Creo que el cartón, en esta columna, equivale al largo listado de premios que se ha adjudicado el autor

24 de julio

Si nadie paga entrada, quién paga el sueldo del guardia? si no hay guardia, quién cuida la naturaleza? Si nadie cuida la naturaleza, quién educa para que se haga? Finalmente, todo lo que creemos que es culpa del resto e injusticias ajenas, no son más que la propia culpa generalizada, por acción u omisión.
Sobre la cartonización, tengo la sensación que ésta columna se escribió en los años 90.
La cartonización hace rato dejó de ser una garantía para obtener un trabajo, hoy en día no sólo tienes miles de oportunidades de sobrevivir en la vida económica, sino además puedes crear tus propias oportunidades, hecho que antes sólo era posible con un cartón.
Concuerdo con que la reforma educacional se centra bastante en esta cartonización apartente. De hecho, gusto mucho de usar la oración “los estudiantes luchas por una educación obsoleta”, para mi gusto, lo es.

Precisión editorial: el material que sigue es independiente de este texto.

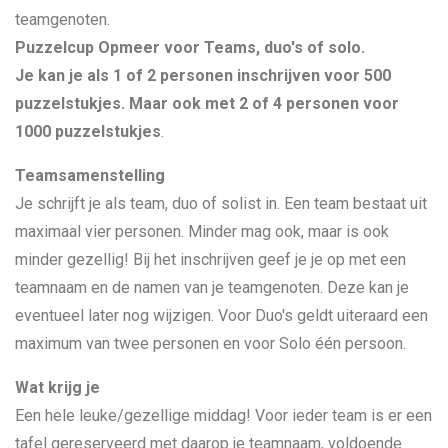
teamgenoten.
Puzzelcup Opmeer voor Teams, duo's of solo.
Je kan je als 1 of 2 personen inschrijven voor 500
puzzelstukjes. Maar ook met 2 of 4 personen voor
1000 puzzelstukjes
.
Teamsamenstelling
Je schrijft je als team, duo of solist in. Een team bestaat uit
maximaal vier personen. Minder mag ook, maar is ook
minder gezellig! Bij het inschrijven geef je je op met een
teamnaam en de namen van je teamgenoten. Deze kan je
eventueel later nog wijzigen. Voor Duo's geldt uiteraard een
maximum van twee personen en voor Solo één persoon.
Wat krijg je
Een hele leuke/gezellige middag! Voor ieder team is er een
tafel gereserveerd met daarop je teamnaam, voldoende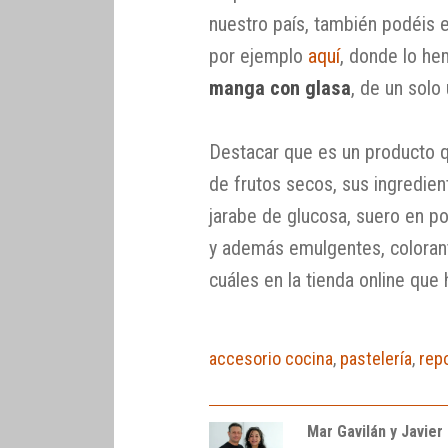
nuestro país, también podéis e
por ejemplo
aquí
, donde lo he
manga con glasa
, de un solo
Destacar que es un producto q
de frutos secos, sus ingredien
jarabe de glucosa, suero en pol
y además emulgentes, coloran
cuáles en la tienda online que
accesorio cocina
,
pastelería
,
rep
Mar Gavilán y Javier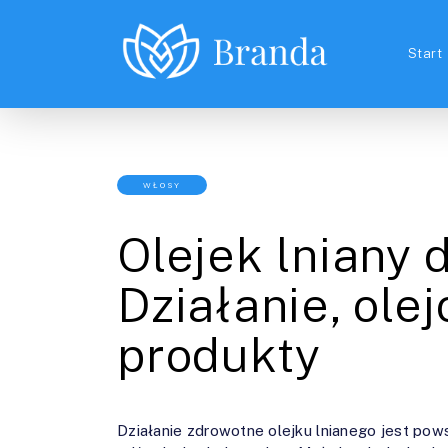
Start
WŁOSY
Olejek lniany 
Działanie, ole
produkty
Działanie zdrowotne olejku lnianego jest po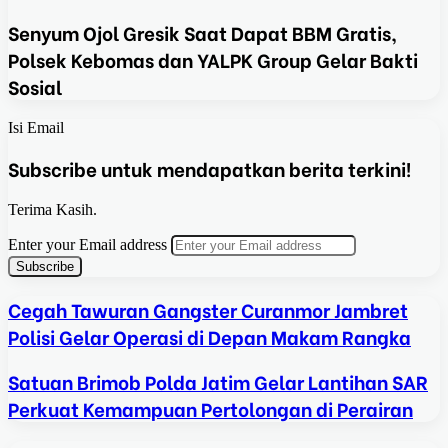
Senyum Ojol Gresik Saat Dapat BBM Gratis,
Polsek Kebomas dan YALPK Group Gelar Bakti
Sosial
Isi Email
Subscribe untuk mendapatkan berita terkini!
Terima Kasih.
Enter your Email address
Cegah Tawuran Gangster Curanmor Jambret
Polisi Gelar Operasi di Depan Makam Rangka
Satuan Brimob Polda Jatim Gelar Lantihan SAR
Perkuat Kemampuan Pertolongan di Perairan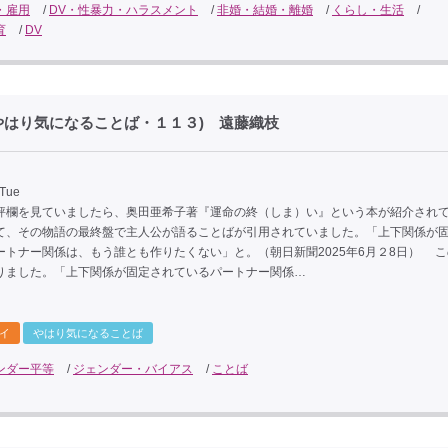
・雇用
/
DV・性暴力・ハラスメント
/
非婚・結婚・離婚
/
くらし・生活
/
育
/
DV
はり気になることば・１１３) 遠藤織枝
 Tue
欄を見ていましたら、奥田亜希子著『運命の終（しま）い』という本が紹介され
て、その物語の最終盤で主人公が語ることばが引用されていました。「上下関係が
ートナー関係は、もう誰とも作りたくない」と。（朝日新聞2025年6月２8日） 
りました。「上下関係が固定されているパートナー関係…
イ
やはり気になることば
ンダー平等
/
ジェンダー・バイアス
/
ことば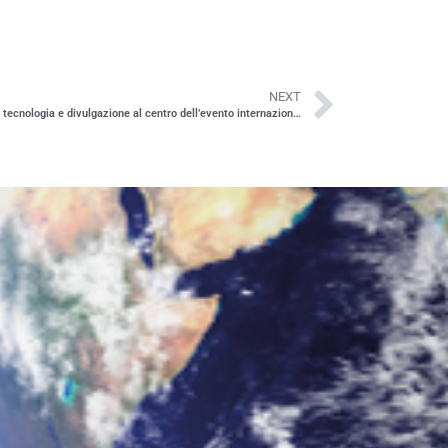
NEXT
Openet Technologies ospita Space2Connect: tecnologia e divulgazione al centro dell’evento internazionale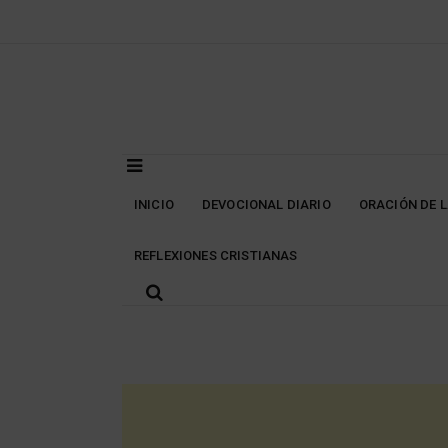
Skip
to
content
INICIO
DEVOCIONAL DIARIO
ORACIÓN DE 
REFLEXIONES CRISTIANAS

Ahora, me parece que podrías releer tu columna y encontrarías muchas respuestas a tus disgustos si te preguntas ¿por qué?
A modo de ejemplo ¿Por qué una persona siente que sólo es valorado socialmente por tener un cartón? La respuesta no va en que efectivamente necesita el papel, la respuesta va a un orden valórico muchos más simple, quizás inseguridades propias, quizás un disvalor emocional, carencias sociales de otras índoles que superficialmente pueden hacer sentir la necesidad del un algo externo, cuando la respuesta al valor de uno dentro de la sociedad, es determinado por uno, no por el resto.
De ahí saldrían muchas más columnas, quizás más constructivas, más reflexivas y que aporten al fondo los problemas sociales.